Amendments to ban partial-birth abortions and third-trimester abortions failed in the DFL-controlled House.
Richardson was named the new CEO of Planned Parenthood North Central States in September.
“I’m going to be overtaking the CEO role of the nonprofit healthcare center, the 501(c)(3). The political arm of the organization is a completely separate entity. It’s a separate legal entity. And Sarah Stoesz will remain the president and CEO of the political arm overseeing that entity. So there is a firewall already between the nonprofit healthcare side and the political side,” Richardson told MPR at the time.

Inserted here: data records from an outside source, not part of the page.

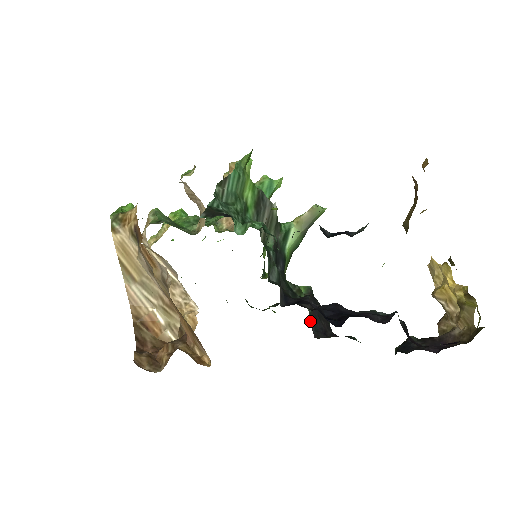
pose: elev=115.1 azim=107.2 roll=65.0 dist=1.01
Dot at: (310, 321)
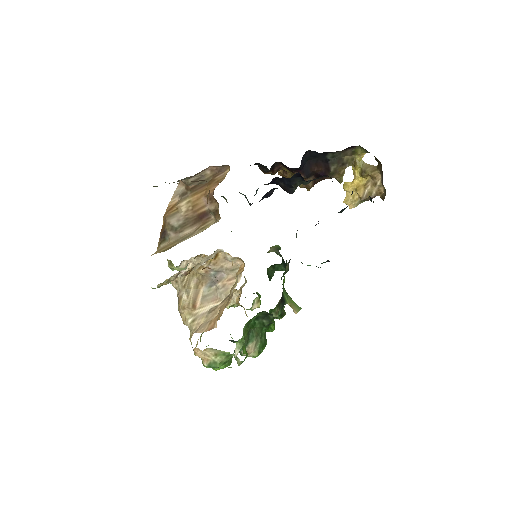
Dot at: occluded
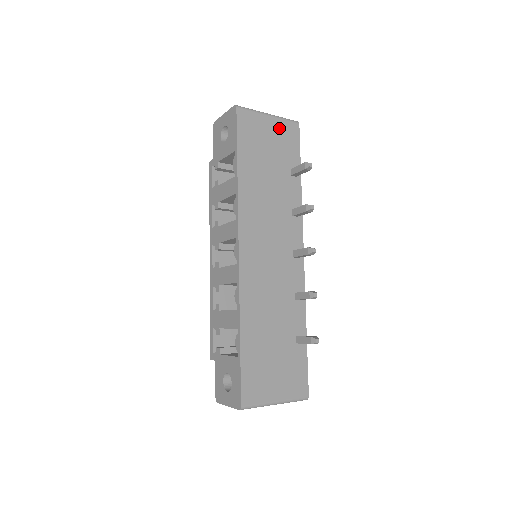
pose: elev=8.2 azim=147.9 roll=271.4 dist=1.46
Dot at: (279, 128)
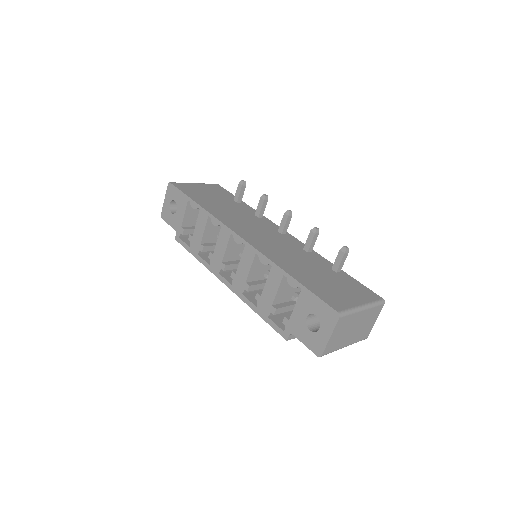
Dot at: (207, 187)
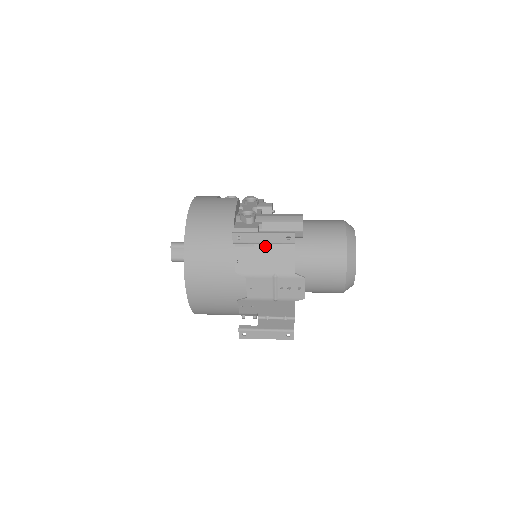
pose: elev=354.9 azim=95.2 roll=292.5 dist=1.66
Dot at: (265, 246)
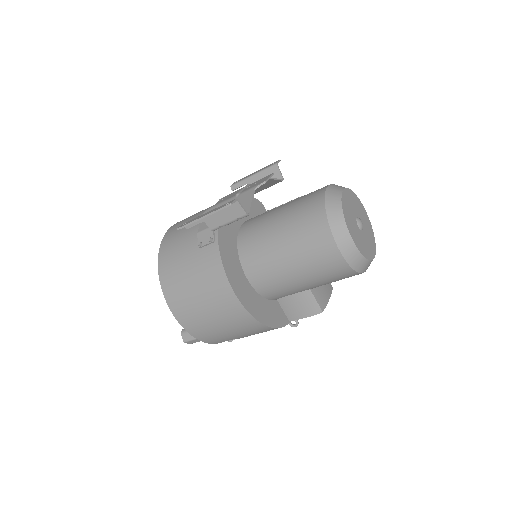
Dot at: (256, 191)
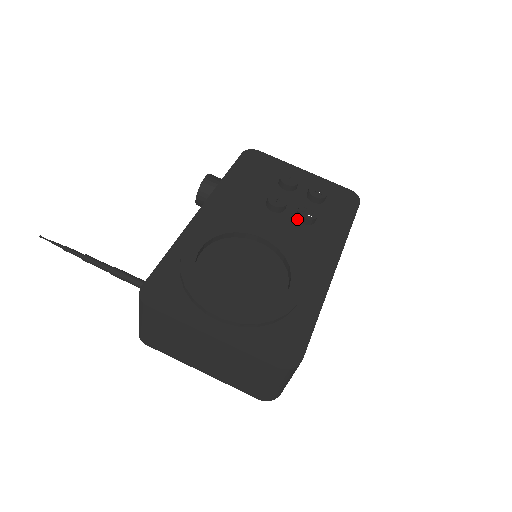
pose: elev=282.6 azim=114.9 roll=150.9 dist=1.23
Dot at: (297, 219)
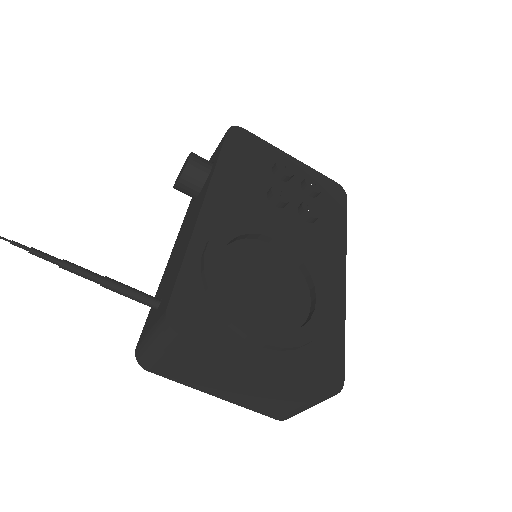
Dot at: (300, 216)
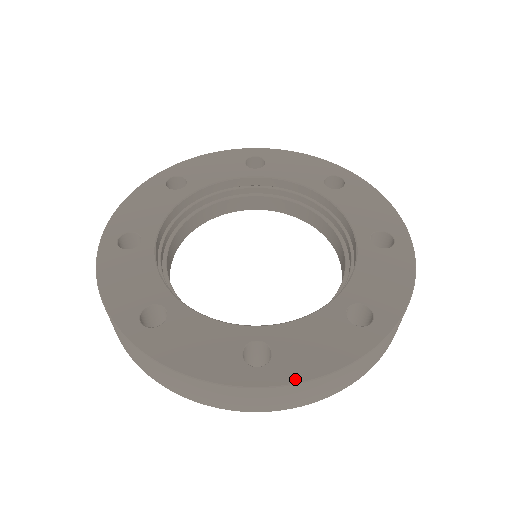
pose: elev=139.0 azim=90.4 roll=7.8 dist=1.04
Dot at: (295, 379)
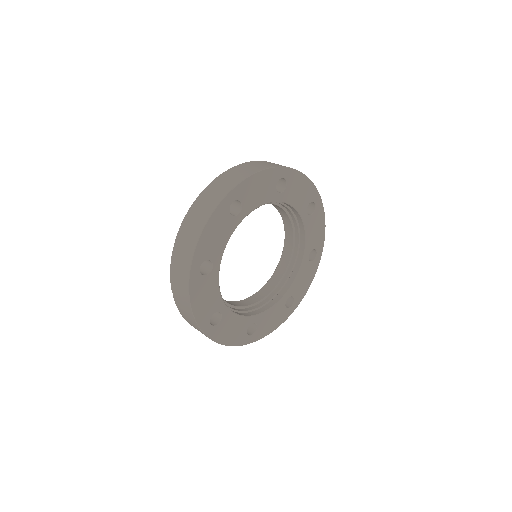
Dot at: (303, 297)
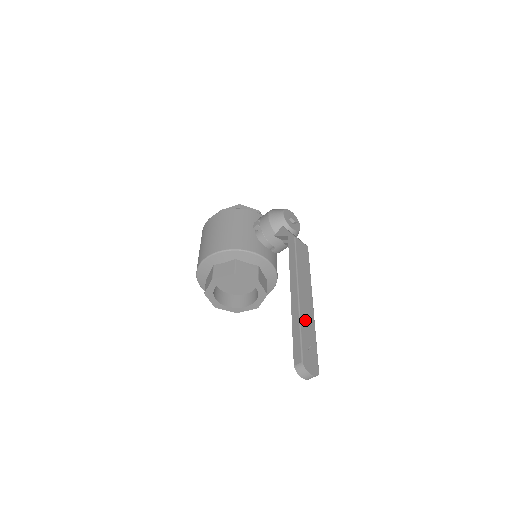
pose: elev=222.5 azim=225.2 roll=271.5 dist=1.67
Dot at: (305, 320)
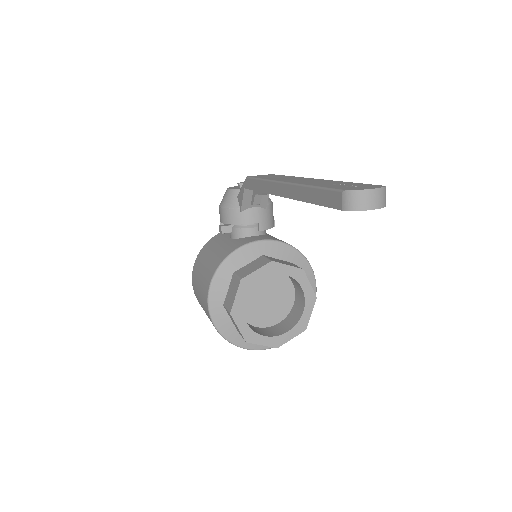
Dot at: (313, 183)
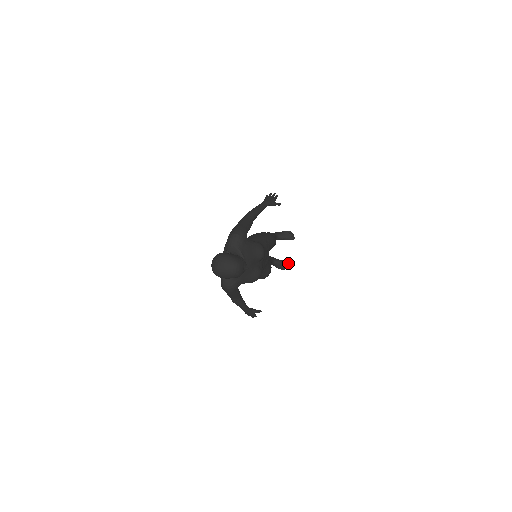
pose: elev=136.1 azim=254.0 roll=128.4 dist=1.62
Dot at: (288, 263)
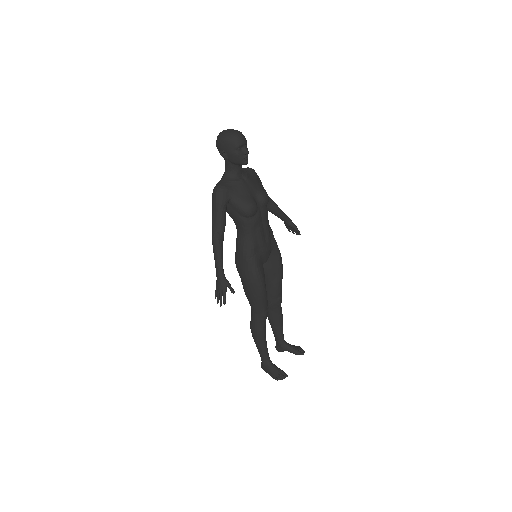
Dot at: occluded
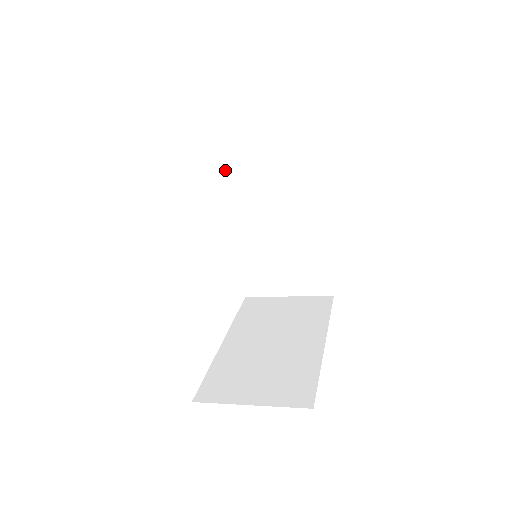
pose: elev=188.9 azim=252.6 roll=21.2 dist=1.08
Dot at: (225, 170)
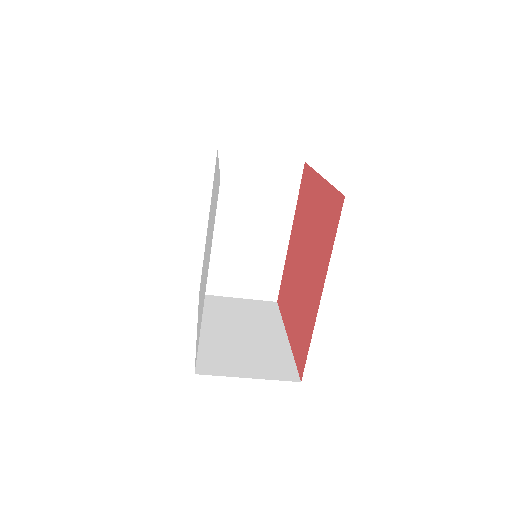
Dot at: (220, 179)
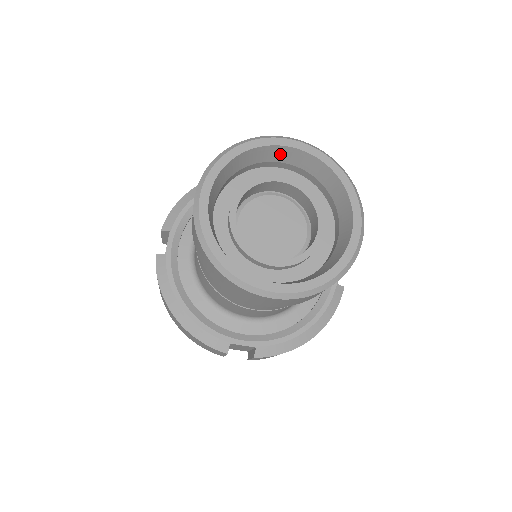
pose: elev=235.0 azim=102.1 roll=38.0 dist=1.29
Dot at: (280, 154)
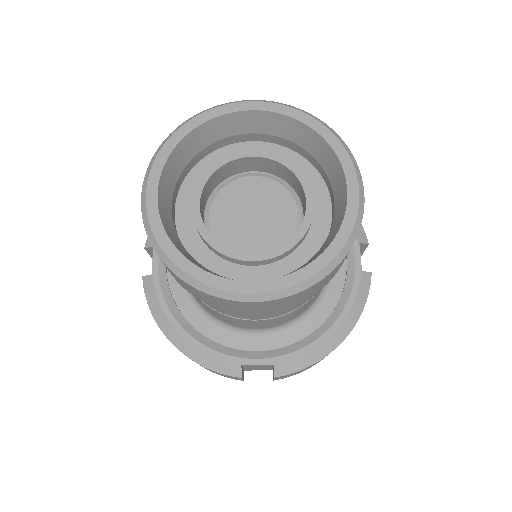
Dot at: (242, 123)
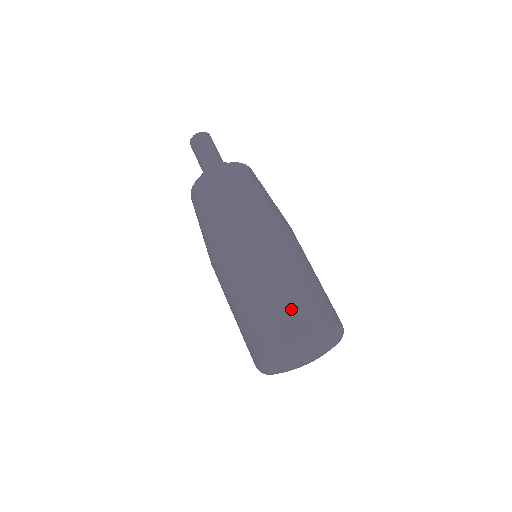
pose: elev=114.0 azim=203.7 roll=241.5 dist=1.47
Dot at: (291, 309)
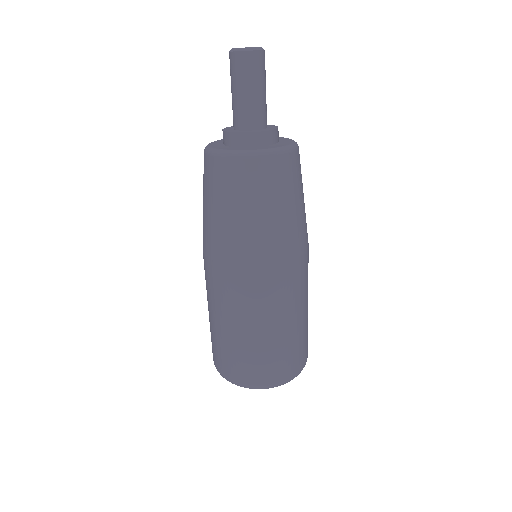
Dot at: (299, 348)
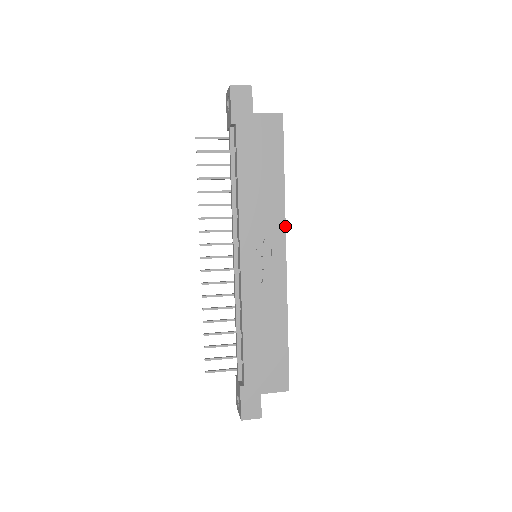
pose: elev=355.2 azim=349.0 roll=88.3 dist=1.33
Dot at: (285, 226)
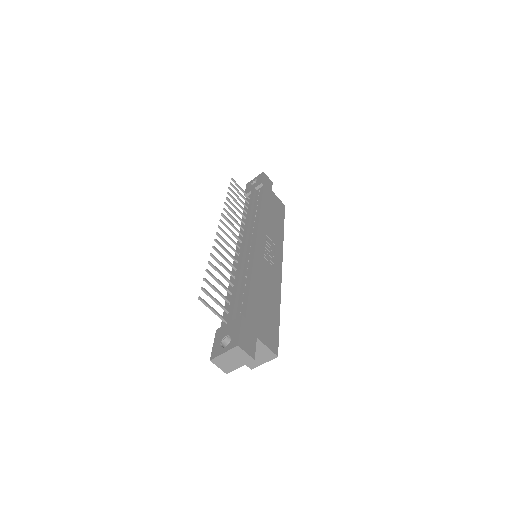
Dot at: occluded
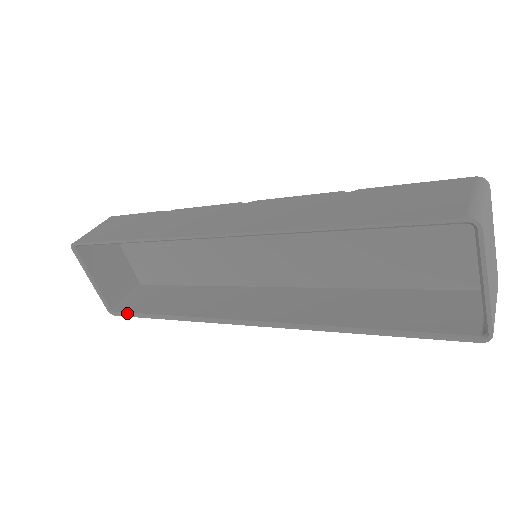
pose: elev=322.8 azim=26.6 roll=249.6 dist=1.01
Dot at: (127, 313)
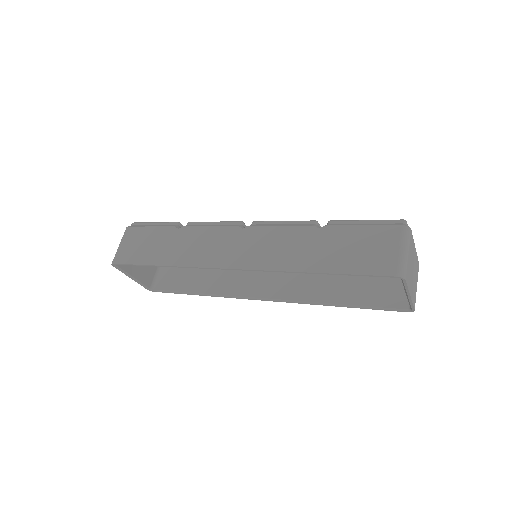
Dot at: (164, 291)
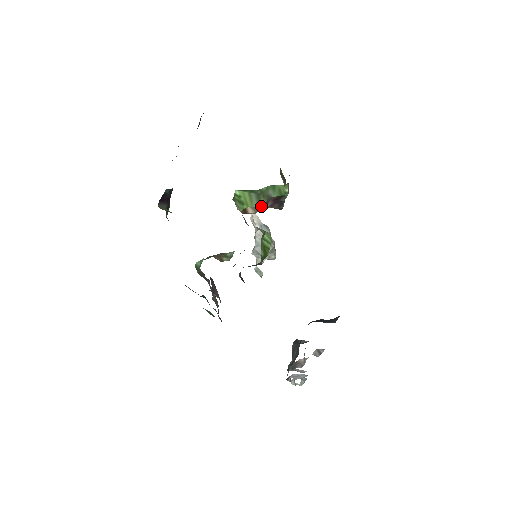
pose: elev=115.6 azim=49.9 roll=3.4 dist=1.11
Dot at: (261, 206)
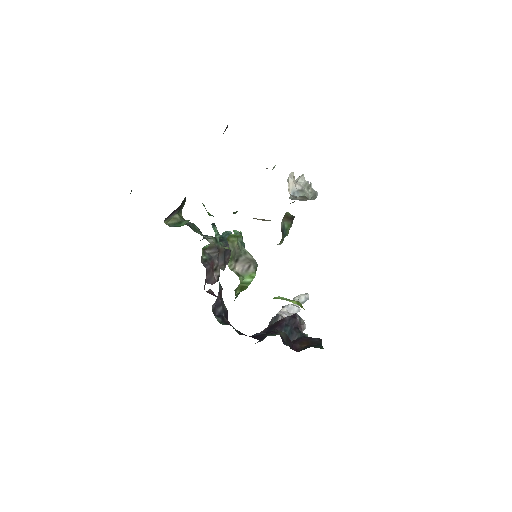
Dot at: occluded
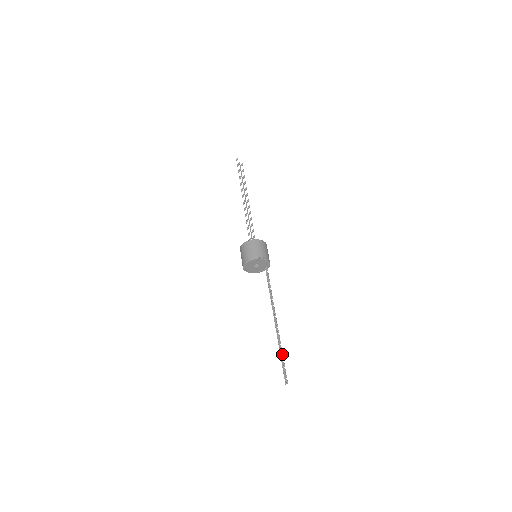
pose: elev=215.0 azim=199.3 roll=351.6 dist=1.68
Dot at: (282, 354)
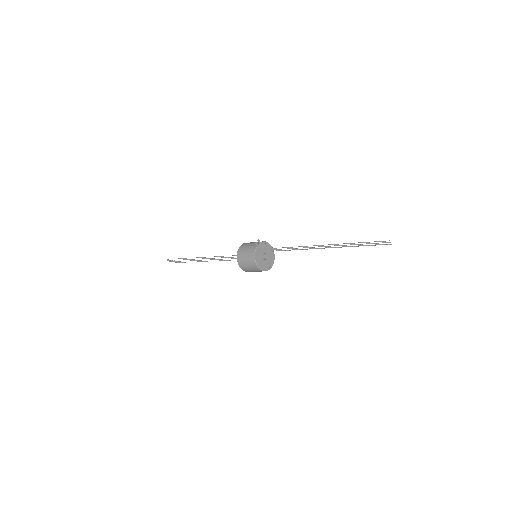
Dot at: occluded
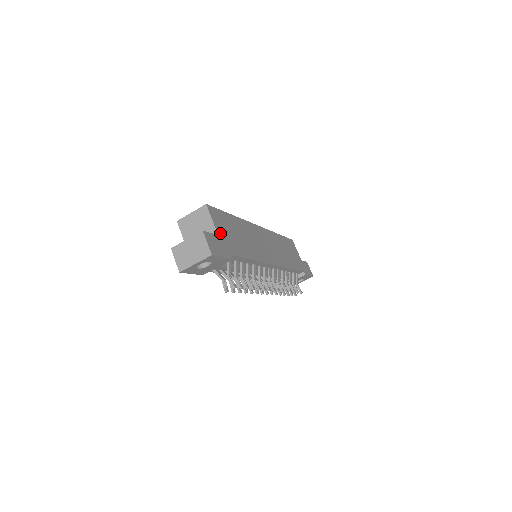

Republicans strongly objected to her appointment, calling it a “clear conflict of interest.”
“Minnesota has a citizen-led legislature. It is made up of educators, farmers, physicians, nurses, real estate agents, insurance professionals and many other professions. And we are fortunate for their expertise and perspectives,” Richardson said in a statement at the time. “The legislature has clear processes to avoid conflicts of interest, which all members are expected to follow.”
She did not respond to a request for comment from Alpha News Monday.
Planned Parenthood is by far Minnesota’s largest abortion provider, performing 70% of the state’s 10,136 abortions in 2021, according to the Minnesota Department of Health.
In 2020, Planned Parenthood received $730,000 in Medicaid reimbursements, according to Minnesota Citizens Concerned for Life.